GIVEN ENTRIES —
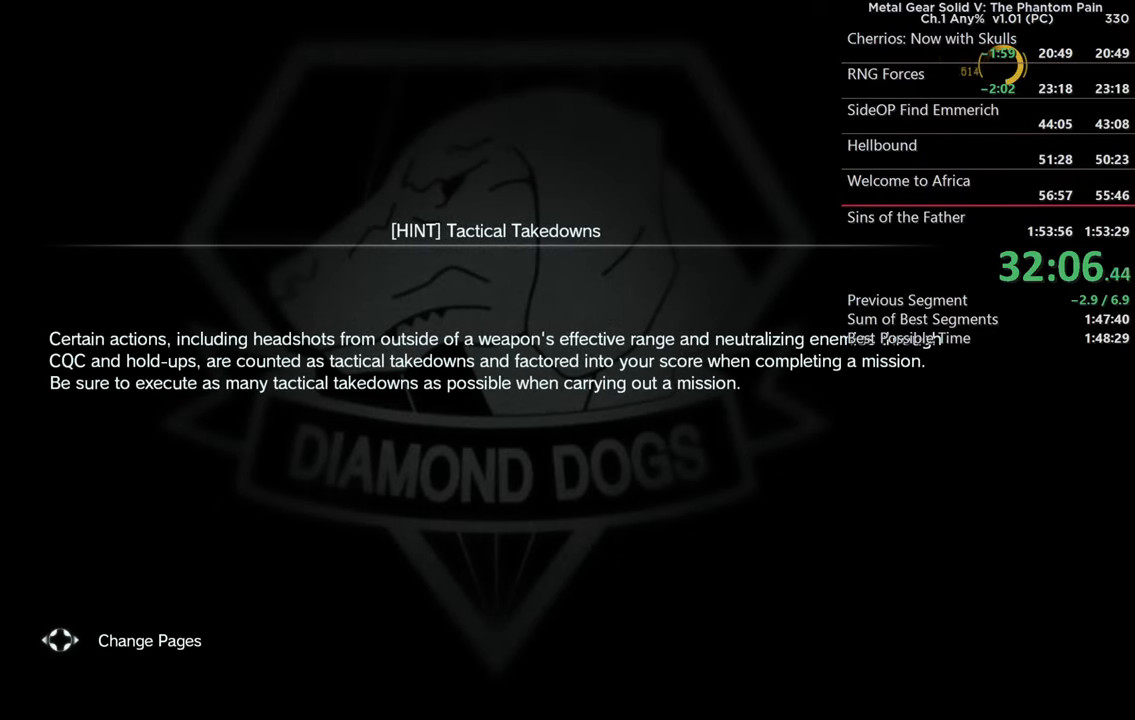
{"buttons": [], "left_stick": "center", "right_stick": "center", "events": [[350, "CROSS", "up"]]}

---

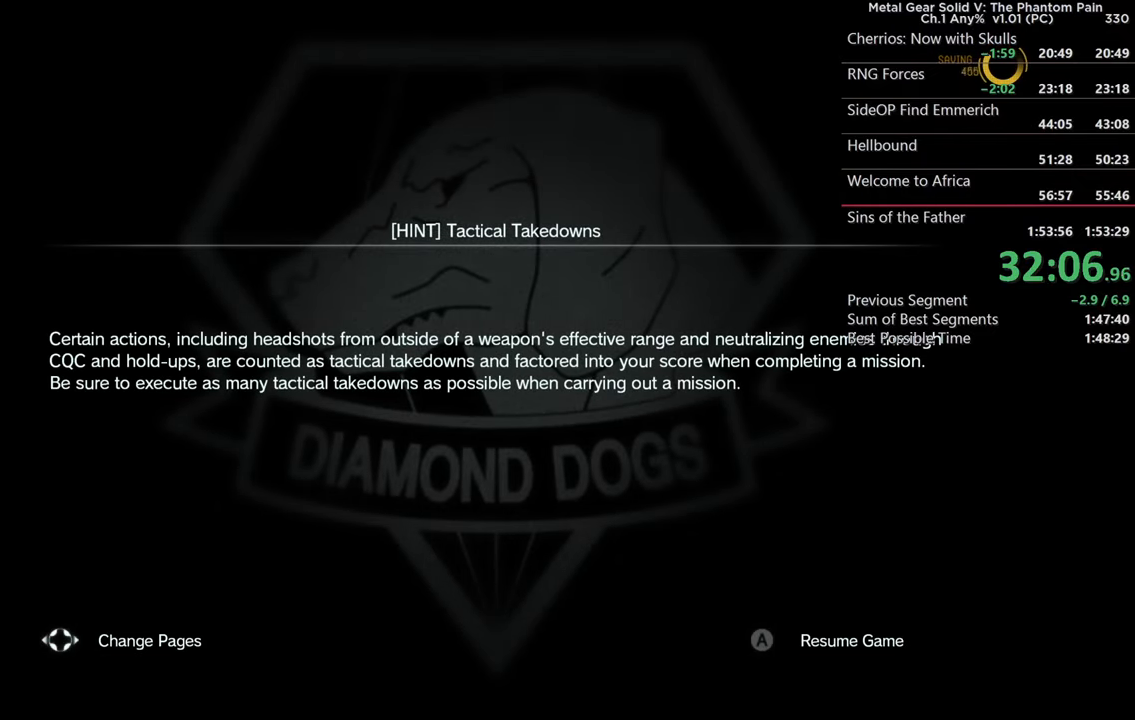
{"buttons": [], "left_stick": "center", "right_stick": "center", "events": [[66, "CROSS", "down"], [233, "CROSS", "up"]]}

==

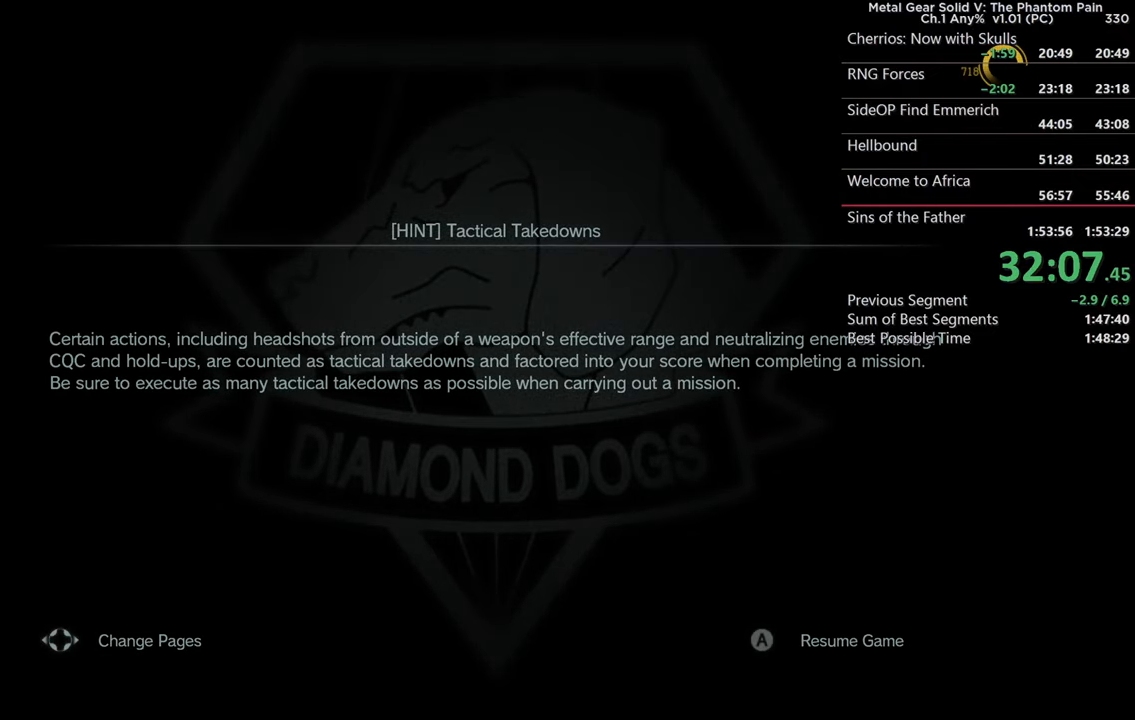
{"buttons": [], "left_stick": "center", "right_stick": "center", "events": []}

TASK REQUIREMENTS —
Using the entries above, return each line in which the word "CROSS" occurs.

RESPONSE TO THE EXERCISE —
{"buttons": [], "left_stick": "center", "right_stick": "center", "events": [[350, "CROSS", "up"]]}
{"buttons": [], "left_stick": "center", "right_stick": "center", "events": [[66, "CROSS", "down"], [233, "CROSS", "up"]]}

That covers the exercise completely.